SELECT title, SUM(film.rental_rate) AS tot_rev
FROM film JOIN inventory USING (film_id) JOIN rental USING (inventory_id)
GROUP BY title
ORDER BY tot_rev DESC
LIMIT 10
| title | tot_rev |
|---|---|
| BUCKET BROTHERHOOD | 169.66 |
| SCALAWAG DUCK | 159.68 |
| ZORRO ARK | 154.69 |
| WIFE TURN | 154.69 |
| GOODFELLAS SALUTE | 154.69 |
| APACHE DIVINE | 154.69 |
| WITCHES PANIC | 149.70 |
| MASSACRE USUAL | 149.70 |
| HARRY IDAHO | 149.70 |
| DOGMA FAMILY | 149.70 |
The top 10 films by revenue range from 149.70 with Dogma Family to 169.66 with Bucket Brotherhood.
plot_ly(diamonds,
x = ~carat,
y = ~price,
color = ~color,
type = "scatter",
text = ~cut,
hoverinfo = "text") %>%
layout(title = "Correlation betweent the carat weight of a diamond and its price",
xaxis = list(title = "Carat Weight"),
yaxis = list(title = "Price"))
## No scatter mode specifed:
## Setting the mode to markers
## Read more about this attribute -> https://plotly.com/r/reference/#scatter-mode
The table shows the correlation between the Carat Weight of a diamond and its corresponding price. The point are also differentiated by color which denotes the color of the diamond, and additionally, if you hover over the points in the graphic, you can see the cut of the diamond.

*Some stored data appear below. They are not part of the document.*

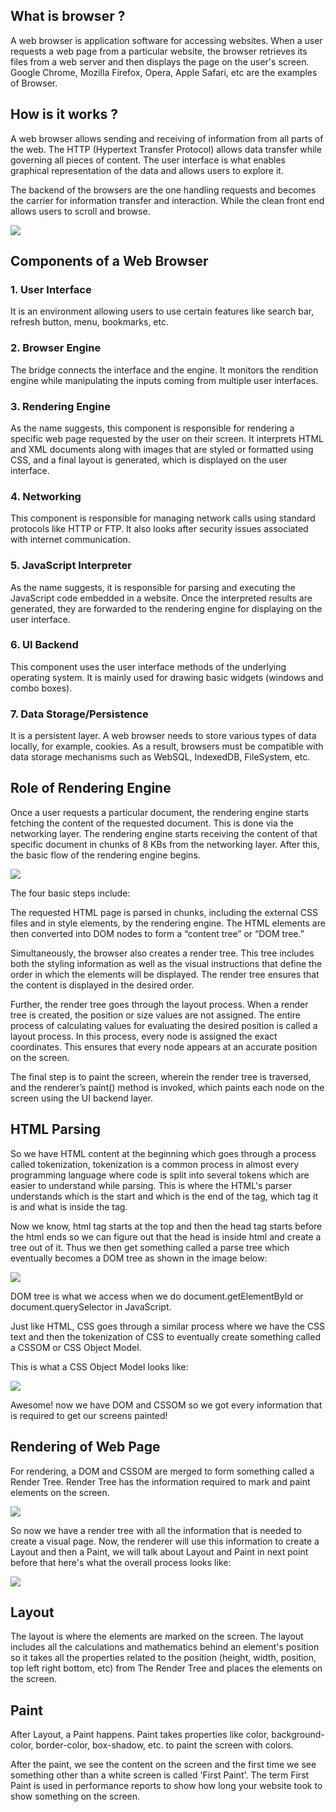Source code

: ## What is browser ?
A web browser is application software for accessing websites. When a user requests a web page from a particular website, the browser retrieves its files from a web server and then displays the page on the user's screen. Google Chrome, Mozilla Firefox, Opera, Apple Safari, etc are the examples of Browser.


## How is it works ?
A web browser allows sending and receiving of information from all parts of the web. The HTTP (Hypertext Transfer Protocol) allows data transfer while governing all pieces of content. The user interface is what enables graphical representation of the data and allows users to explore it.

The backend of the browsers are the one handling requests and becomes the carrier for information transfer and interaction. While the clean front end allows users to scroll and browse.

![](1_1.png)

## Components of a Web Browser
### 1. User Interface
It is an environment allowing users to use certain features like search bar, refresh button, menu, bookmarks, etc.

### 2. Browser Engine
The bridge connects the interface and the engine. It monitors the rendition engine while manipulating the inputs coming from multiple user interfaces.

### 3. Rendering Engine
As the name suggests, this component is responsible for rendering a specific web page requested by the user on their screen. It interprets HTML and XML documents along with images that are styled or formatted using CSS, and a final layout is generated, which is displayed on the user interface.

### 4. Networking 
This component is responsible for managing network calls using standard protocols like HTTP or FTP. It also looks after security issues associated with internet communication.

### 5. JavaScript Interpreter
As the name suggests, it is responsible for parsing and executing the JavaScript code embedded in a website. Once the interpreted results are generated, they are forwarded to the rendering engine for displaying on the user interface.

### 6. UI Backend
This component uses the user interface methods of the underlying operating system. It is mainly used for drawing basic widgets (windows and combo boxes).

### 7. Data Storage/Persistence
It is a persistent layer. A web browser needs to store various types of data locally, for example, cookies. As a result, browsers must be compatible with data storage mechanisms such as WebSQL, IndexedDB, FileSystem, etc.


## Role of Rendering Engine
Once a user requests a particular document, the rendering engine starts fetching the content of the requested document. This is done via the networking layer. The rendering engine starts receiving the content of that specific document in chunks of 8 KBs from the networking layer. After this, the basic flow of the rendering engine begins.

![](1_2.png)

The four basic steps include:

The requested HTML page is parsed in chunks, including the external CSS files and in style elements, by the rendering engine. The HTML elements are then converted into DOM nodes to form a “content tree” or “DOM tree.”

Simultaneously, the browser also creates a render tree. This tree includes both the styling information as well as the visual instructions that define the order in which the elements will be displayed. The render tree ensures that the content is displayed in the desired order.

Further, the render tree goes through the layout process. When a render tree is created, the position or size values are not assigned. The entire process of calculating values for evaluating the desired position is called a layout process. In this process, every node is assigned the exact coordinates. This ensures that every node appears at an accurate position on the screen.

The final step is to paint the screen, wherein the render tree is traversed, and the renderer’s paint() method is invoked, which paints each node on the screen using the UI backend layer.


## HTML Parsing
So we have HTML content at the beginning which goes through a process called tokenization, tokenization is a common process in almost every programming language where code is split into several tokens which are easier to understand while parsing. This is where the HTML's parser understands which is the start and which is the end of the tag, which tag it is and what is inside the tag.

Now we know, html tag starts at the top and then the head tag starts before the html ends so we can figure out that the head is inside html and create a tree out of it. Thus we then get something called a parse tree which eventually becomes a DOM tree as shown in the image below:

![](1_3.png)

DOM tree is what we access when we do document.getElementById or document.querySelector in JavaScript.

Just like HTML, CSS goes through a similar process where we have the CSS text and then the tokenization of CSS to eventually create something called a CSSOM or CSS Object Model.

This is what a CSS Object Model looks like:

![](1_4.png)

Awesome! now we have DOM and CSSOM so we got every information that is required to get our screens painted!

## Rendering of Web Page

For rendering, a DOM and CSSOM are merged to form something called a Render Tree. Render Tree has the information required to mark and paint elements on the screen.

![](1_5.png)

So now we have a render tree with all the information that is needed to create a visual page. Now, the renderer will use this information to create a Layout and then a Paint, we will talk about Layout and Paint in next point before that here's what the overall process looks like:

![](1_6.png)

## Layout
The layout is where the elements are marked on the screen. The layout includes all the calculations and mathematics behind an element's position so it takes all the properties related to the position (height, width, position, top left right bottom, etc) from The Render Tree and places the elements on the screen.

## Paint
After Layout, a Paint happens. Paint takes properties like color, background-color, border-color, box-shadow, etc. to paint the screen with colors.

After the paint, we see the content on the screen and the first time we see something other than a white screen is called 'First Paint'. The term First Paint is used in performance reports to show how long your website took to show something on the screen.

The main difference between the graphs is the ability to interact. While the plotly includes the ability to incorporate interactive elements to the graphic, the ggplot doesn’t allow for this. However, the ggplot allows from better customization in terms of themes, scaling, etc. Additionally, the interactive nature of the plotly is only useful in non-print settings.
plot_ly(gapminder,
x = ~year,
y = ~pop,
color = ~continent,
type = "scatter",
mode = "lines+markers",
text = ~country,
hoverinfo = "text") %>%
layout(title = "Population Growth between 1952 and 2007 by Country",
xaxis = list(title = "Year"),
yaxis = list(title = "Population"))
This plotly shows the growth of populations over a 55 year span by country. The two variables being compared are the countries and the population. Additionally, the lines are color based on their continent. The implication of this graphic is that While many countries have reached a stabilizing period, countries such as India and China continue to grow at a remarkable pace. This could be due to a variety of genetic and geographic factor as well as some policy-based factors.